I covered 75% of my cupboard top with these strips – all running at an angle.
She stopped scratching the cupboard top…
…and just moved her attention elsewhere!
Again any hard surface, or paper, is the item of choice. I have to show you this morning’s effort.
I didn’t actually realise I still had the packaging. It’s been months since I bought the sticky strips. But Saffron ‘uncovered’ the packaging from somewhere and proceeded to chew bites off the paper (and spit them out) until I found myself well and truly awake!
Whenever this happens, I try very hard NOT to get up at that moment. I don’t want to reinforce her victory. So I set the alarm for a few minutes time and force myself to put up with her destructive behaviour until the alarm goes off. Then I get up to the alarm as if it had nothing to do with her. I do wonder sometimes whether she thinks her scratching makes the alarm go off…????
I had no sooner booted up the computer to write this post about Saffy’s morning antics, when both of them, leapt into my lap where my laptop was about to go.
Typing over the top of cats, can be a challenge!
It seems that laps are for cats and not laptops. At present, we have reached a compromise situation which looks a little like this…
That is Saffron on about 2/3rd of my lap and my laptop perched on the remaining knee. It makes for rocky and uncomfortable typing so this blog post is about to end (and Saff will be victorious).
Actually this is reallly about to end because Licorice has weeviled her way between me and the keyboard and I am now typing over the top of her.
And Saffron is snoring…
If she’d bloody slept past 5:30am, she wouldn’t need a nap now!
‘You have to turn your phone off, so you don’t get international roaming fees.’ says Andrew.

[Data items]

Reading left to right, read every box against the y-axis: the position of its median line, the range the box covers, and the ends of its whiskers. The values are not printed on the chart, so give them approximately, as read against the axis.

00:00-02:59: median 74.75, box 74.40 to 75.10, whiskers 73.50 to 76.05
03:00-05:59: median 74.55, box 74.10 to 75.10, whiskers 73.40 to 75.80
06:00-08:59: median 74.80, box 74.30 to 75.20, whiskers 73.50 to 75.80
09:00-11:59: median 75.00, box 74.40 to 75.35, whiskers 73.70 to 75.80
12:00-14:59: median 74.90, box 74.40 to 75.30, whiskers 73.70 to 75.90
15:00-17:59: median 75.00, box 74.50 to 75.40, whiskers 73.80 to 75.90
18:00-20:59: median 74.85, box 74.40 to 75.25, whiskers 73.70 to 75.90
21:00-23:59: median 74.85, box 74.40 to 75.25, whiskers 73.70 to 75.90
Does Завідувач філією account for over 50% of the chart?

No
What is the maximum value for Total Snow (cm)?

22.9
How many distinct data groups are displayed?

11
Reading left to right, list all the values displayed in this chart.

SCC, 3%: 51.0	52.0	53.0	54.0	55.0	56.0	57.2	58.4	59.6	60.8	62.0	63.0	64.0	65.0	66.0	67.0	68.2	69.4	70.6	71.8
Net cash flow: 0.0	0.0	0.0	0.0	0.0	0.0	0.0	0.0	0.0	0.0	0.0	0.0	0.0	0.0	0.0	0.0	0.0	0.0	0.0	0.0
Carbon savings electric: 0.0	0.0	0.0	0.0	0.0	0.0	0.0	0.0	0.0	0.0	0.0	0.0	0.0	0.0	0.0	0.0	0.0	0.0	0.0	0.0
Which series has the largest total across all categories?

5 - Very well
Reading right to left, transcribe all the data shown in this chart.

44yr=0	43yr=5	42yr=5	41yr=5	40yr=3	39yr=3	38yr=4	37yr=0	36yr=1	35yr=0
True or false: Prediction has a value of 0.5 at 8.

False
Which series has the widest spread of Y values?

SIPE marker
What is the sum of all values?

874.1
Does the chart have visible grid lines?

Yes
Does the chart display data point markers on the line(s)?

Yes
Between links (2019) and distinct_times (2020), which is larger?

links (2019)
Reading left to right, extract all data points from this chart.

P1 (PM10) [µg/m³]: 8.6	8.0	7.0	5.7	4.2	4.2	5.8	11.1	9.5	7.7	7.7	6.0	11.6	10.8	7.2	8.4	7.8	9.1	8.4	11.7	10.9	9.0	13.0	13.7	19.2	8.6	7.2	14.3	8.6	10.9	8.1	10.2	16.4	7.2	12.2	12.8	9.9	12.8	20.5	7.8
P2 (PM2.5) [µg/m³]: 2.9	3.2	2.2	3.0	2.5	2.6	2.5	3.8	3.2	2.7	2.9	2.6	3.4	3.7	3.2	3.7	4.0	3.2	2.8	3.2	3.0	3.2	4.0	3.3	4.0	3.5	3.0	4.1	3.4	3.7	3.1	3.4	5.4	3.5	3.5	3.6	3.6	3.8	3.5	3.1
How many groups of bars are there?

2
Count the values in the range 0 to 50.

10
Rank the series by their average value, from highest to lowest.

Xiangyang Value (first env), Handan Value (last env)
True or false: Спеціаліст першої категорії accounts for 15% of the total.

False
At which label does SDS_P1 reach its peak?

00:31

### Work to complete
1. From the cat post, quote the passage that begins with the words containing "Typing over the top of cats, can" and ends with "need a nap now!".
2. List every name the cat post uses for a cat, including shortened forms.
3. According to the cat post, how much of the cupboard top did the writer cover with strips?

### Written responses
1.
Typing over the top of cats, can be a challenge!
It seems that laps are for cats and not laptops. At present, we have reached a compromise situation which looks a little like this…
That is Saffron on about 2/3rd of my lap and my laptop perched on the remaining knee. It makes for rocky and uncomfortable typing so this blog post is about to end (and Saff will be victorious).
Actually this is reallly about to end because Licorice has weeviled her way between me and the keyboard and I am now typing over the top of her.
And Saffron is snoring…
If she’d bloody slept past 5:30am, she wouldn’t need a nap now!

2. Saffron, Saffy, Saff, Licorice

3. 75%